As originally introduced, conniving yet oblivious, the Andy character was, I thought, a hilarious addition to the cast. Once he actually was promoted to being a series regular, however, and they decided that they needed to make him more of a pitiful nice guy, he became far less entertaining. It probably would not have worked to have him continue on as that quasi-antagonistic presence in the office—that's not a recipe for longevity for a sitcom character—but to have him flip around to playing the underdog also didn't ring true. And if I wasn't quite protesting the Andy-Erin romance angle, I certainly wasn't buying it either. So, to see the story completely turn on Andy in Season 9, and in a way that unambiguously painted him as the bad guy, just one season after he had seemingly beaten the odds to get his happy ending, was delightfully refreshing (even if, more than ever, I actually hated watching the character himself). Shame, though, that Erin and Pete both largely dropped out of the story almost as soon as Pete emerged as clearly the better man for her, as if that subplot had existed primarily to put Andy in his place, rather than to develop Erin and Pete.
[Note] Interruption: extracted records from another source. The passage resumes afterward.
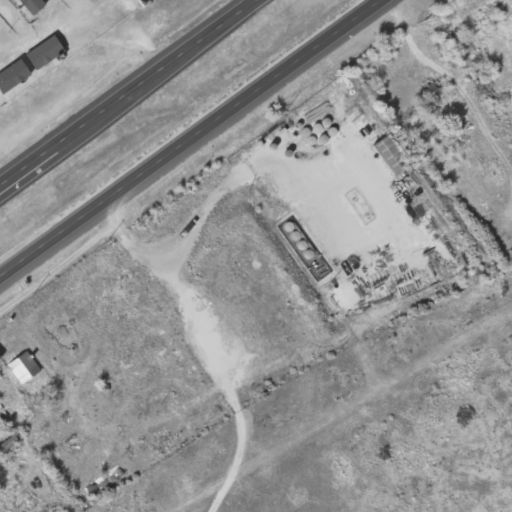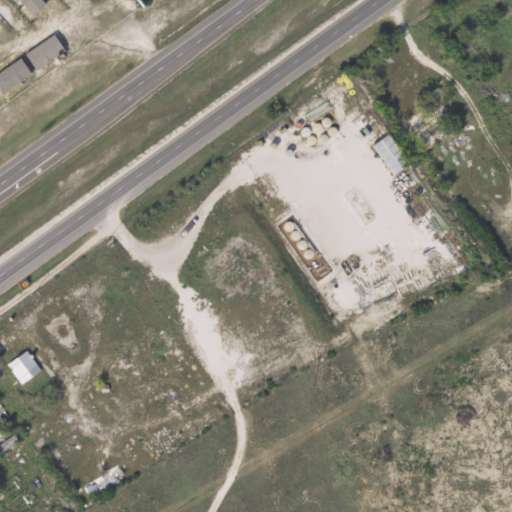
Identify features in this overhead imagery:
building: (30, 9)
building: (30, 9)
building: (1, 24)
building: (1, 24)
road: (62, 29)
building: (29, 63)
building: (29, 64)
road: (128, 93)
building: (1, 99)
building: (1, 99)
road: (191, 139)
road: (348, 150)
building: (395, 156)
building: (396, 156)
building: (26, 368)
building: (27, 369)
road: (226, 384)
building: (105, 481)
building: (105, 481)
Andy wasn't the only problem with previous seasons, however, and there were many more that Season 9 didn't fix. Toby, had he simply never come back after running off near the end of "Night Out" (Season 4, Episode 15), would have had one of the classic exits in TV history. He had a few more good moments after that, but, for the better part of the last several seasons, he was simply dead weight. By Season 9, especially with Michael no longer there to abuse him, this character had nothing left to offer.
Speaking of which, Nellie was, like Andy, another character that I found hilarious in her initial appearance, and still enjoyed when she continued on as a recurring guest, but who never should have become a regular. There was nothing more to say with that character that the show hadn't already said during her guest appearances, and every bit involving her in Season 9 was, for me, a miss.
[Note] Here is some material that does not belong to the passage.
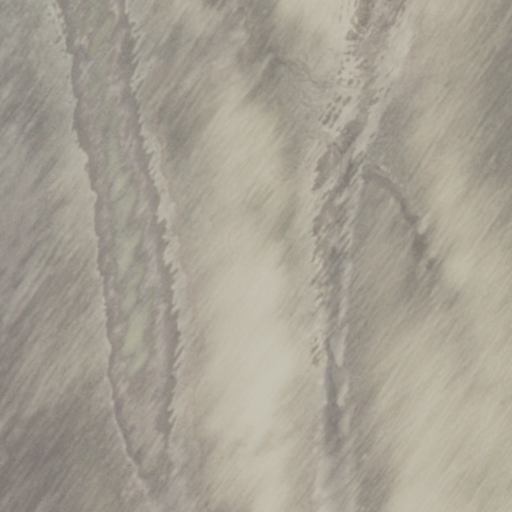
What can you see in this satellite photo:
crop: (256, 256)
Of course, by the end, most of the supporting characters were dead weight. Not only did they become less and less funny, but the more time I spent with them, the more I began to actively dislike them as people. Far from being a close-knit office family, these people were purely negative, both toward one another and in general, the exceptions being Erin, who was always cute, and Kevin, who could still consistently elicit a cheap laugh from me.
The series finale was appropriately big and emotional. I'm glad that The Simpsons is still running (not saying it's still the best show on television or anything), but otherwise I can't think of any show that has ever lasted as many as nine seasons that shouldn't probably have ended a lot earlier. The benefit of going on so long, however, is that, even if the show hasn't been great all along, the story collects a unique weight over the years simply by being in viewers' lives that long. It sounds silly as I write this, but, in a case like this, the viewer and the show kind of grow old together. If you watched The Office as it aired, that was nine years of your life, after all—a significant stretch of time for anyone. And perhaps, as you look back on past seasons and episodes, you'll be reminded of what major things were going on in your own life at the time. There's a particular sweetness to this finale, as the characters are able to look back and equally reflect on the weight of nine years.
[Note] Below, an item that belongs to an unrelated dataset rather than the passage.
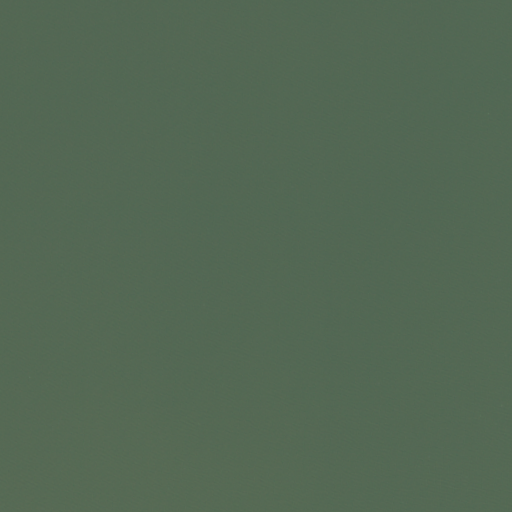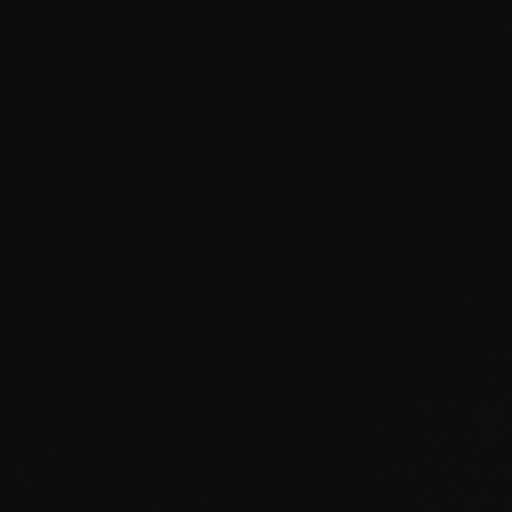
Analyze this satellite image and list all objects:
river: (409, 102)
Still, I couldn't help feeling that the Michael Scott farewell episode was better and would have made for the better end to the story. Certainly, it would have made for a good stopping point for the documentary, to end it with the guy you started it with. And, as much as perhaps they didn't want Michael, no longer a regular part of the show, to come back and overshadow what the remaining regulars had come to over these last few seasons without him, my feeling, as I watched each character's story wrap up in the finale, was that none of them had actually moved very far from where they had been at the time of Michael's departure, so I didn't really get the sense that there was more left to say for the other characters than there was for Michael. It also didn't make any sense to me that Michael would have been absent from the reunion panel, but oh well.